# WORK REQUIRED
Aside from the pictures, the entries should be given again exactly.

# SUPPLIED DATA
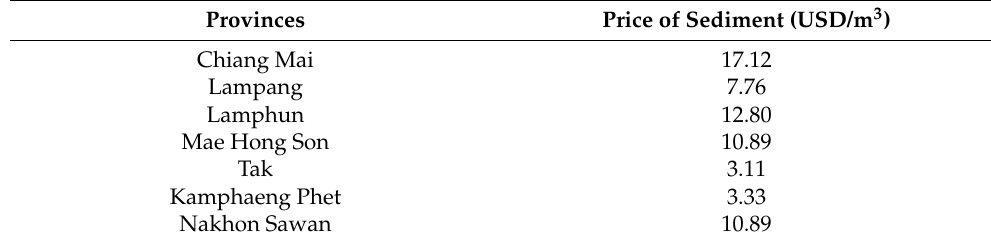
Table 3. Sediment price for each province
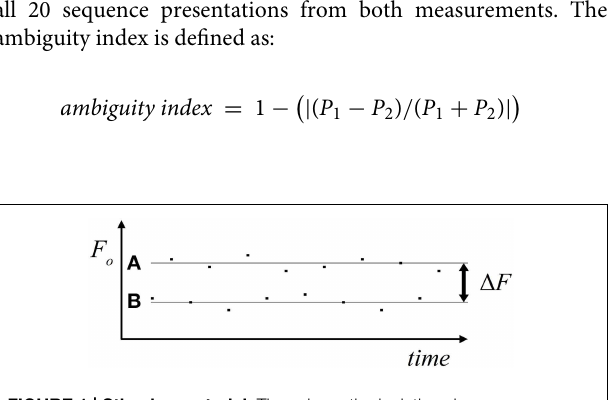
FIGURE 1 | Stimulus material. The schematic depiction shows, as an example, part of a sequence of the 1 F condition of 10 semitones. Squares represent the A and B tone complexes. The geometric means of their F 0 (gray lines) differ by 10 semitones (logarithmic scale). The F 0 of the individual exemplars of A and B tone complexes differ from their geometric means by 0, ± 1, or ± 2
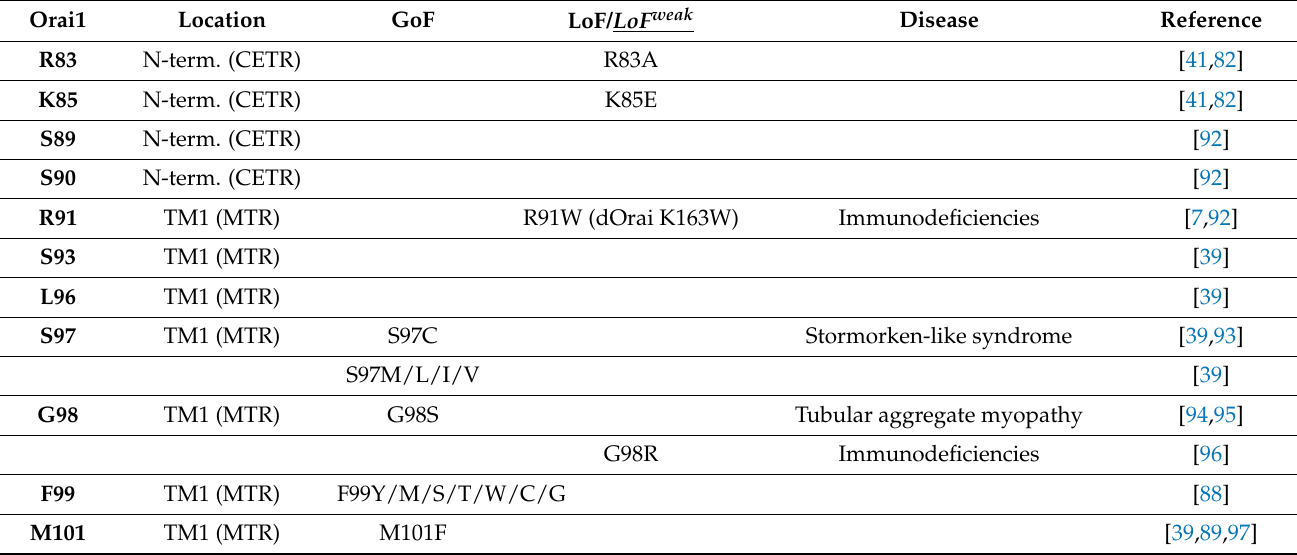
Figure 4. Important gating checkpoints. ( A ) The scheme highlights the location of the MTR region (cyan) ( top left , A ). The Orai1 subunit depicts the residues within the TM1–TM2/TM3 hydrophobic cluster ( top right , A ). The Orai1 monomer displays positions of the residues within the MTR that lead to GoF upon the single-point mutation ( bottom left , A ). Residues that mediate the TM3–TM4 interaction are visualized ( bottom right , A ). ( B ) The scheme highlighting the location of the CETR region (green) ( top middle , B ). The Orai1 monomer depicts the residues responsible for the communication between the Orai1 N-terminus and loop2 ( bottom left , B ). Orai1 results in the constitutively active channel upon fourfold mutation of the C-terminal kink at 261LVSHK265 to 261ANSGA265 and single-point mutation of the TM4 kink at P245 to any other amino acid, suggesting that these regions mediate the closed state of the channel ( bottom right , B ). ( C ) The Orai1 top view highlights the TM2/TM3 ring which spans from MTR to CETR. The monomer displays the crucial gating checkpoint residues of the TM2/TM3 ring. The serine ridge seems to provide flexibility within the conformation of the inner pore and is assumed to be responsible for the communication with the polar surfaces of TM2/TM3 ring ( bottom middle , C ). With respect to the entire library of known Orai1 mutations (Figure 3 and Table 1), remarkably, all so far identified GoF mutants are widely located within the central seg- Table 1. Crucial Orai1 gating checkpoints. Summary of residues in Orai1 functioning as crucial gating checkpoints together ments of the TM regions and in a helical segment of TM4 close to the extracellular side, with their location within Orai1, known gain- (GoF) and loss-of-function (LoF) mutations at the respective positions, and their relevance in disease (N-term., N-terminus; C-term., C-terminus). Orai1 Location GoF LoF/ LoF weak Disease Reference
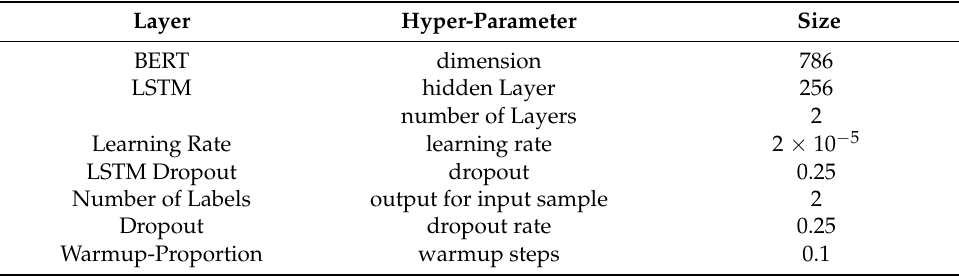
Table 3. Hyper-Parameters Used in Experiments. Layer Hyper-Parameter Size BERT dimension 786 LSTM hidden Layer 256 number of Layers 2 Learning Rate learning rate 2 × 10 − 5 LSTM Dropout dropout 0.25 Number of Labels output for input sample 2 Dropout dropout rate 0.25 Warmup-Proportion warmup steps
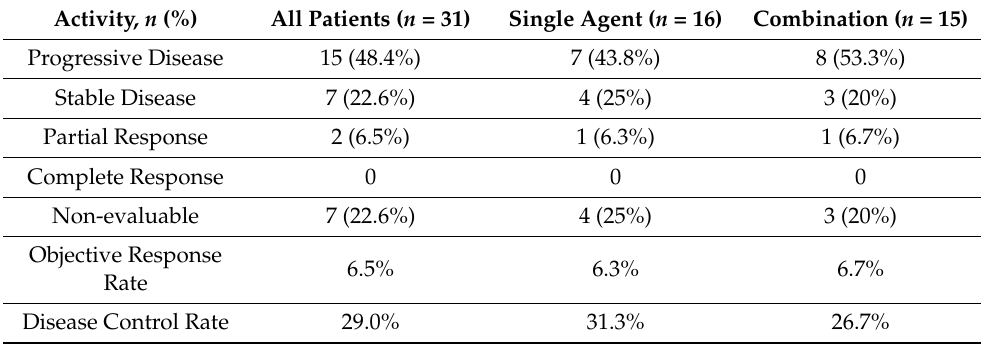
Table 4. Best objective response, post-immune checkpoint inhibitors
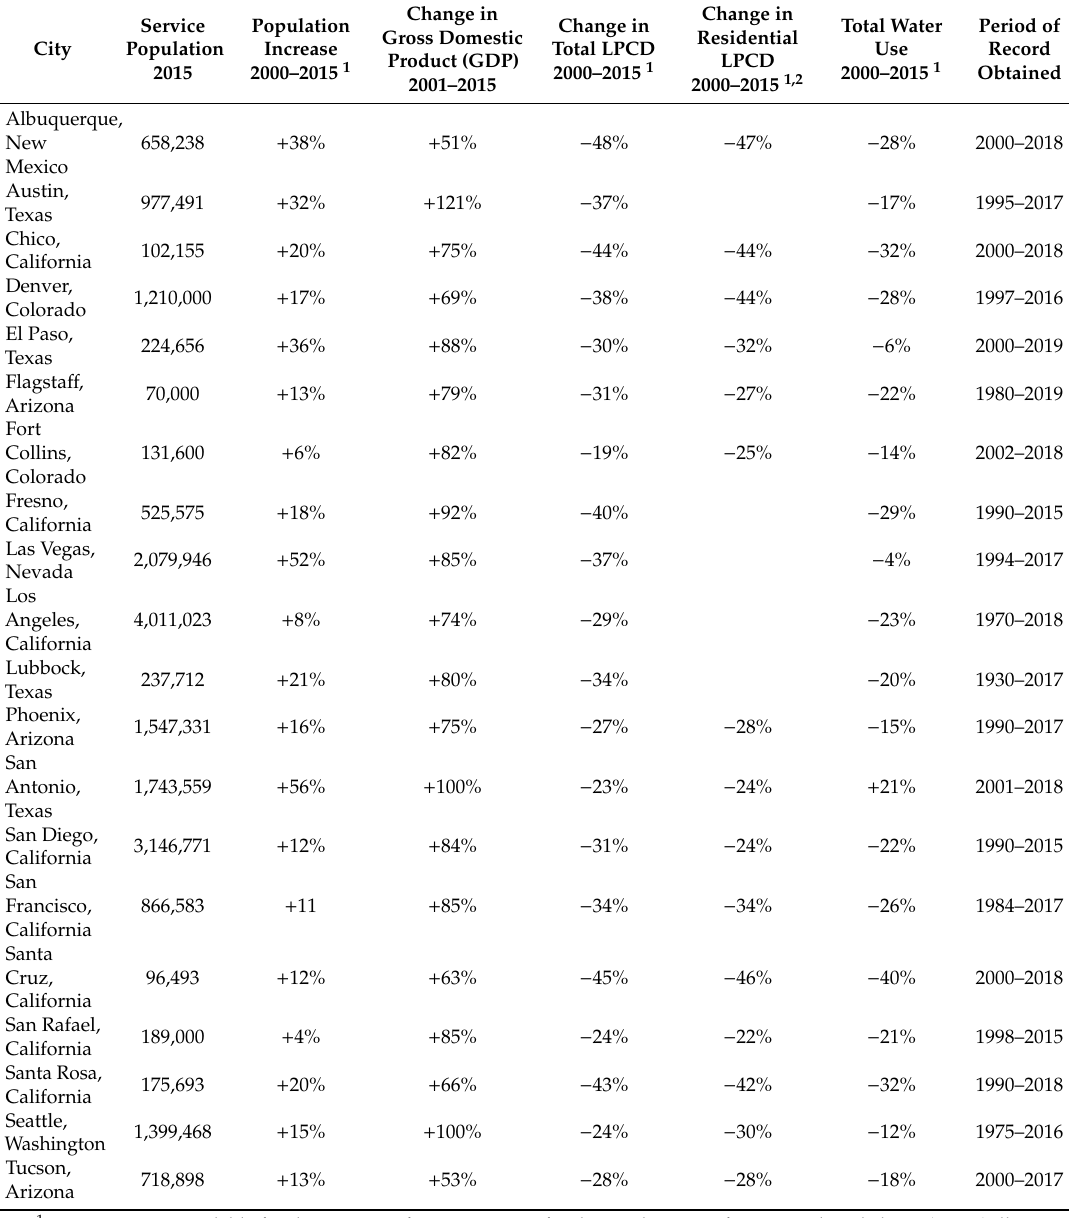
Table 1. Summary of survey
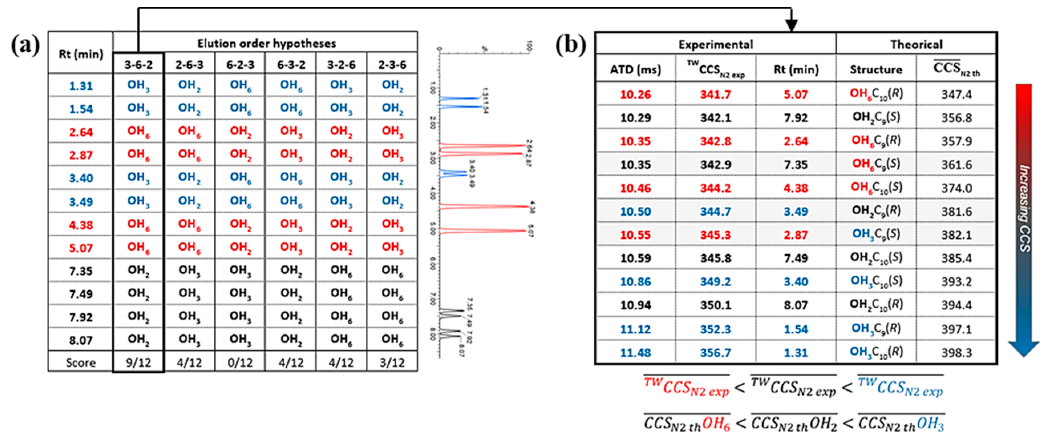
Figure 3. ( a ) Assignment hypotheses of the β -CD hydroxyl groups (OH 2 , OH 3 , and OH 6 ) involved in the epoxide opening reaction according to LC / MS elution and MS / MS groups. ( b ) Comparison of the increasing ranking of CCS N2 th with those of TW CCS N2 exp in the case of assignment hypothesis (3-6-2). The highlighted grey lines correspond to the three negative matches between expected OH assignment hypothesis and CCS prediction, leading to a score of 9/12.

# SOLUTION FOR THIS EXERCISE
Table 3. Sediment price for each province
FIGURE 1 | Stimulus material. The schematic depiction shows, as an example, part of a sequence of the 1 F condition of 10 semitones. Squares represent the A and B tone complexes. The geometric means of their F 0 (gray lines) differ by 10 semitones (logarithmic scale). The F 0 of the individual exemplars of A and B tone complexes differ from their geometric means by 0, ± 1, or ± 2
Figure 4. Important gating checkpoints. ( A ) The scheme highlights the location of the MTR region (cyan) ( top left , A ). The Orai1 subunit depicts the residues within the TM1–TM2/TM3 hydrophobic cluster ( top right , A ). The Orai1 monomer displays positions of the residues within the MTR that lead to GoF upon the single-point mutation ( bottom left , A ). Residues that mediate the TM3–TM4 interaction are visualized ( bottom right , A ). ( B ) The scheme highlighting the location of the CETR region (green) ( top middle , B ). The Orai1 monomer depicts the residues responsible for the communication between the Orai1 N-terminus and loop2 ( bottom left , B ). Orai1 results in the constitutively active channel upon fourfold mutation of the C-terminal kink at 261LVSHK265 to 261ANSGA265 and single-point mutation of the TM4 kink at P245 to any other amino acid, suggesting that these regions mediate the closed state of the channel ( bottom right , B ). ( C ) The Orai1 top view highlights the TM2/TM3 ring which spans from MTR to CETR. The monomer displays the crucial gating checkpoint residues of the TM2/TM3 ring. The serine ridge seems to provide flexibility within the conformation of the inner pore and is assumed to be responsible for the communication with the polar surfaces of TM2/TM3 ring ( bottom middle , C ). With respect to the entire library of known Orai1 mutations (Figure 3 and Table 1), remarkably, all so far identified GoF mutants are widely located within the central seg- Table 1. Crucial Orai1 gating checkpoints. Summary of residues in Orai1 functioning as crucial gating checkpoints together ments of the TM regions and in a helical segment of TM4 close to the extracellular side, with their location within Orai1, known gain- (GoF) and loss-of-function (LoF) mutations at the respective positions, and their relevance in disease (N-term., N-terminus; C-term., C-terminus). Orai1 Location GoF LoF/ LoF weak Disease Reference
Table 3. Hyper-Parameters Used in Experiments. Layer Hyper-Parameter Size BERT dimension 786 LSTM hidden Layer 256 number of Layers 2 Learning Rate learning rate 2 × 10 − 5 LSTM Dropout dropout 0.25 Number of Labels output for input sample 2 Dropout dropout rate 0.25 Warmup-Proportion warmup steps
Table 4. Best objective response, post-immune checkpoint inhibitors
Table 1. Summary of survey
Figure 3. ( a ) Assignment hypotheses of the β -CD hydroxyl groups (OH 2 , OH 3 , and OH 6 ) involved in the epoxide opening reaction according to LC / MS elution and MS / MS groups. ( b ) Comparison of the increasing ranking of CCS N2 th with those of TW CCS N2 exp in the case of assignment hypothesis (3-6-2). The highlighted grey lines correspond to the three negative matches between expected OH assignment hypothesis and CCS prediction, leading to a score of 9/12.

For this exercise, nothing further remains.